Julian Nida-Rümelin: Im angelsächsischen Raum gibt es neben der german angst noch einen anderen interessanten
Begriff: precautionary principle. Das ist eine Übersetzung aus dem Deutschen und meint: Vorsorgeprinzip. Die Risikopraxis in den USA ist noch weit von diesem Prinzip entfernt, findet aber langsam dort Eingang. Mit Blick auf den Umgang mit digitalen Medien hat man dort früher gesagt: Die Deutschen sind so überängstlich! Was wollen die mit einer Datenschutzgrundverordnung? Inzwischen sieht man: Aha. Ein bisschen vorsichtiger zu sein, ist gar nicht so schlecht. Und um auf Krieg und Frieden zu sprechen zu kommen: Die US-amerikanischen Militärstrategen haben ja den schönen Ausdruck theatre nuclear forces entwickelt. Was ist das? Das sind Nuklearwaffen, die so zum Einsatz gebracht werden, dass sie nicht US-amerikanisches Territorium erreichen, sondern auf das europäische theatre beschränkt bleiben. Und in der Zeit des Kalten Krieges ging man davon aus, dass ein Krieg sehr wahrscheinlich am Anfang auf deutschem Boden ausgetragen worden wäre. Das heißt: Die besondere Sorgfalt der Deutschen, was die atomare Bedrohung angeht, hat durchaus seine geopolitischen Hintergründe.

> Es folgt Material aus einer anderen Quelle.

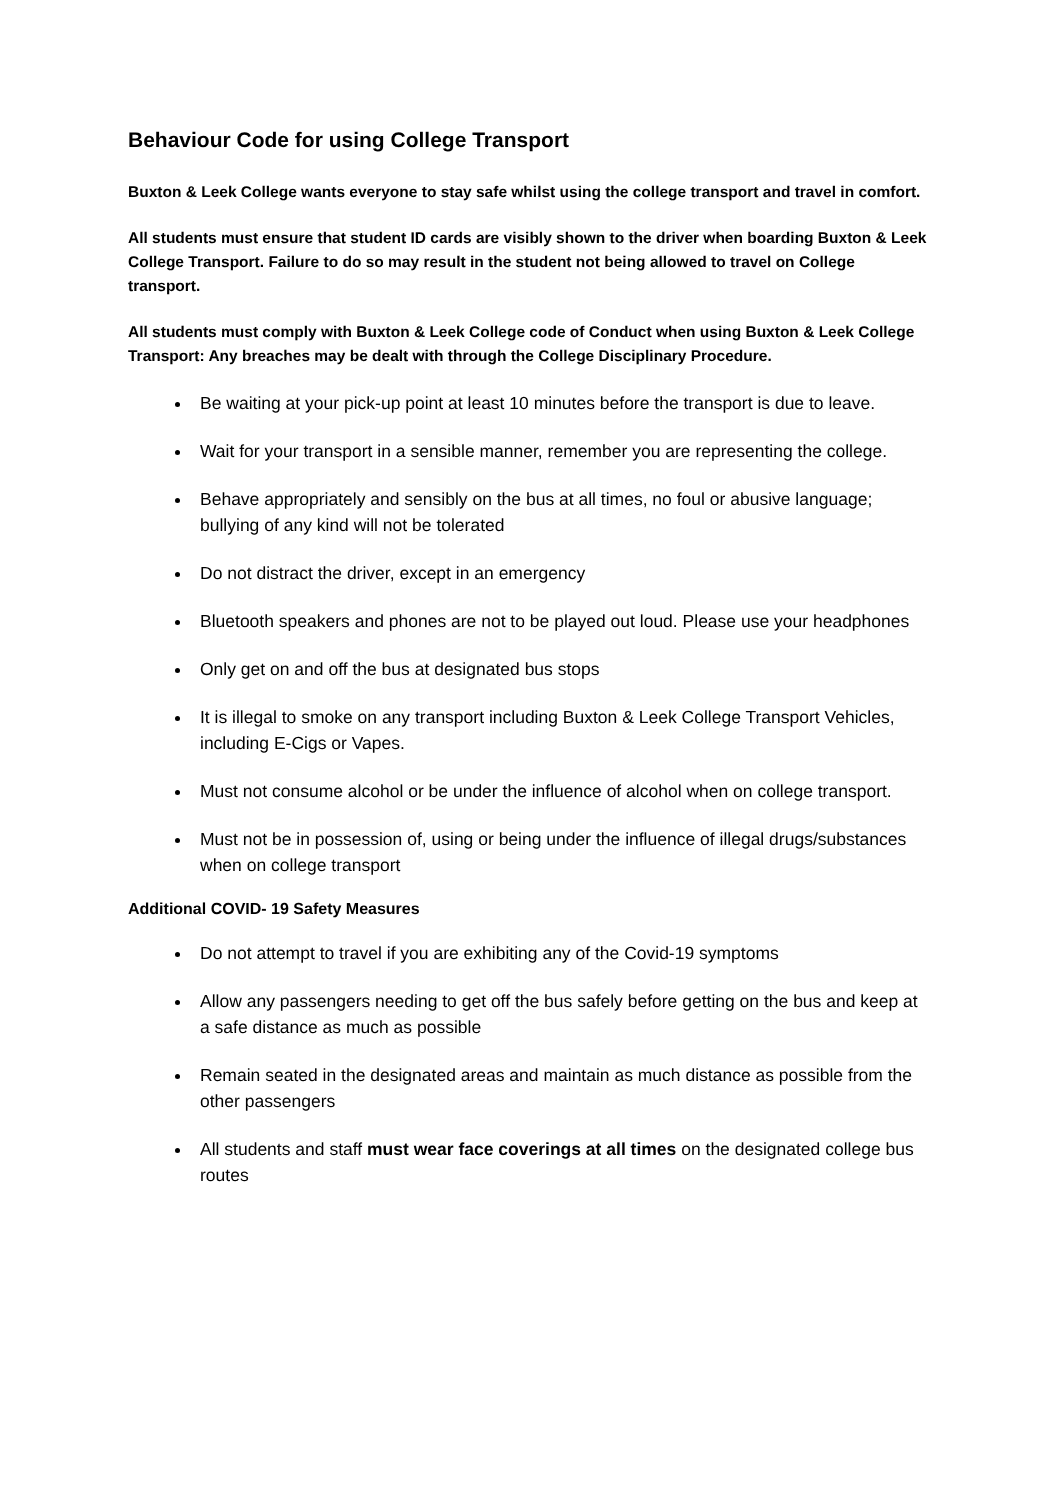Behaviour Code for using College Transport
Buxton & Leek College wants everyone to stay safe whilst using the college transport and travel in comfort.
All students must ensure that student ID cards are visibly shown to the driver when boarding Buxton & Leek College Transport. Failure to do so may result in the student not being allowed to travel on College transport.
All students must comply with Buxton & Leek College code of Conduct when using Buxton & Leek College Transport: Any breaches may be dealt with through the College Disciplinary Procedure.
Be waiting at your pick-up point at least 10 minutes before the transport is due to leave.
Wait for your transport in a sensible manner, remember you are representing the college.
Behave appropriately and sensibly on the bus at all times, no foul or abusive language; bullying of any kind will not be tolerated
Do not distract the driver, except in an emergency
Bluetooth speakers and phones are not to be played out loud. Please use your headphones
Only get on and off the bus at designated bus stops
It is illegal to smoke on any transport including Buxton & Leek College Transport Vehicles, including E-Cigs or Vapes.
Must not consume alcohol or be under the influence of alcohol when on college transport.
Must not be in possession of, using or being under the influence of illegal drugs/substances when on college transport
Additional COVID- 19 Safety Measures
Do not attempt to travel if you are exhibiting any of the Covid-19 symptoms
Allow any passengers needing to get off the bus safely before getting on the bus and keep at a safe distance as much as possible
Remain seated in the designated areas and maintain as much distance as possible from the other passengers
All students and staff must wear face coverings at all times on the designated college bus routes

Gerald Knaus: Auch Gangster setzen Angst ein, um ihre Ziele zu erreichen. Die entscheidende Frage lautet dann: Wie reagieren die, die das primäre Ziel solcher Aktionen und tatsächlich mit einer realen Gefahr konfrontiert sind? Ich denke da an die 1,7 Millionen Ukrainer, vor allem Ukrainerinnen, die von Februar bis Ende Mai aus Polen wieder in die Ukraine zurückgekehrt sind, obwohl der Krieg nicht vorbei ist und ihre Städte, auch Kiew, weiter bombardiert werden. Ich denke an russische Dissidenten wie Wladimir Kara-Mursa, der eben erst in Westeuropa war, vor Putin gewarnt hat und dann nach Moskau zurückgereist ist, obwohl er schon zweimal Opfer eines Giftgasattentats wurde. Er wurde wieder verhaftet und angeklagt. Er wusste, was ihn erwartet. Das sind gute Gründe, Angst zu haben. Aber Angst hat ihn nicht gelähmt, darf auch uns nicht lähmen. Ich denke auch an Freunde in Moldau, der ärmsten Republik Europas wenige Kilometer von Odessa entfernt, wo binnen weniger Monate trotz der ständigen Gefahr eines Ausgreifens des Krieges pro Kopf die größte Zahl von Flüchtlingen aufgenommen wurde. Und natürlich denke ich an die Balten und Polen. Sehr viele Menschen in Europa haben heute berechtigterweise Angst. Deshalb ist es wichtig, dass wir hier nicht eine rein deutsche Debatte über Angst führen.